__WHAT THIS TASK INVOLVES__: Can you reproduce the listing below word for word, from its opening line through the line containing "[856, 851, 862, 864] StreetNumber: 07", with both of those lines included?

__SUPPLIED ENTRIES__:
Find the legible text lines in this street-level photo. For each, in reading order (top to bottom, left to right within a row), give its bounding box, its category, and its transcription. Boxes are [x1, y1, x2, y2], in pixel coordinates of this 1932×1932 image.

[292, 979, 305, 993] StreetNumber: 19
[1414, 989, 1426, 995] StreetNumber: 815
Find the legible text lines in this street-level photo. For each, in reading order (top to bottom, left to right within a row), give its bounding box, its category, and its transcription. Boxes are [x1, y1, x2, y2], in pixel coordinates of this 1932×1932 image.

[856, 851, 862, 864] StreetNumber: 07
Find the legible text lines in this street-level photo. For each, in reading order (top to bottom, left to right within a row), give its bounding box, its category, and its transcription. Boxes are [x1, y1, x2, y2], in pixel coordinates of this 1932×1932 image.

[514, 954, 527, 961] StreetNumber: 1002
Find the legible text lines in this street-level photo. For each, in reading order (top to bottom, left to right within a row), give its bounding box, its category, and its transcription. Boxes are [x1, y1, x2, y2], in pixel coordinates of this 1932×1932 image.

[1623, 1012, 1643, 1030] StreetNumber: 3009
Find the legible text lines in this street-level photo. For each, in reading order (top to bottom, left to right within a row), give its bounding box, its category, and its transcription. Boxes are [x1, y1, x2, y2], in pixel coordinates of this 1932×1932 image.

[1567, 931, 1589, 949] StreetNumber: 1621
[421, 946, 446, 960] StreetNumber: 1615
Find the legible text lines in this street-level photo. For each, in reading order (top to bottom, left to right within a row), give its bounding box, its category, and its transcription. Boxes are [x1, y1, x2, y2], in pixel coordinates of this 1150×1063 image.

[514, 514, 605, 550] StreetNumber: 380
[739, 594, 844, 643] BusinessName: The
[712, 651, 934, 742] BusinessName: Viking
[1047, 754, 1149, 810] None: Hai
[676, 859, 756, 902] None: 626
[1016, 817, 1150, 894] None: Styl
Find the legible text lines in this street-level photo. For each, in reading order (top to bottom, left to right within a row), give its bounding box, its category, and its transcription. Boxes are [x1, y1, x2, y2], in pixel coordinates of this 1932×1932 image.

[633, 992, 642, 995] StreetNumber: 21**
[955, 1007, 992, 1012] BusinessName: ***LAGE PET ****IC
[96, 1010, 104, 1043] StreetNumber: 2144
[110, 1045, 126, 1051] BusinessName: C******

__FINAL RESULT__:
Find the legible text lines in this street-level photo. For each, in reading order (top to bottom, left to right within a row), give its bounding box, its category, and its transcription. Boxes are [x1, y1, x2, y2], in pixel coordinates of this 1932×1932 image.

[292, 979, 305, 993] StreetNumber: 19
[1414, 989, 1426, 995] StreetNumber: 815
Find the legible text lines in this street-level photo. For each, in reading order (top to bottom, left to right within a row), give its bounding box, its category, and its transcription. Boxes are [x1, y1, x2, y2], in pixel coordinates of this 1932×1932 image.

[856, 851, 862, 864] StreetNumber: 07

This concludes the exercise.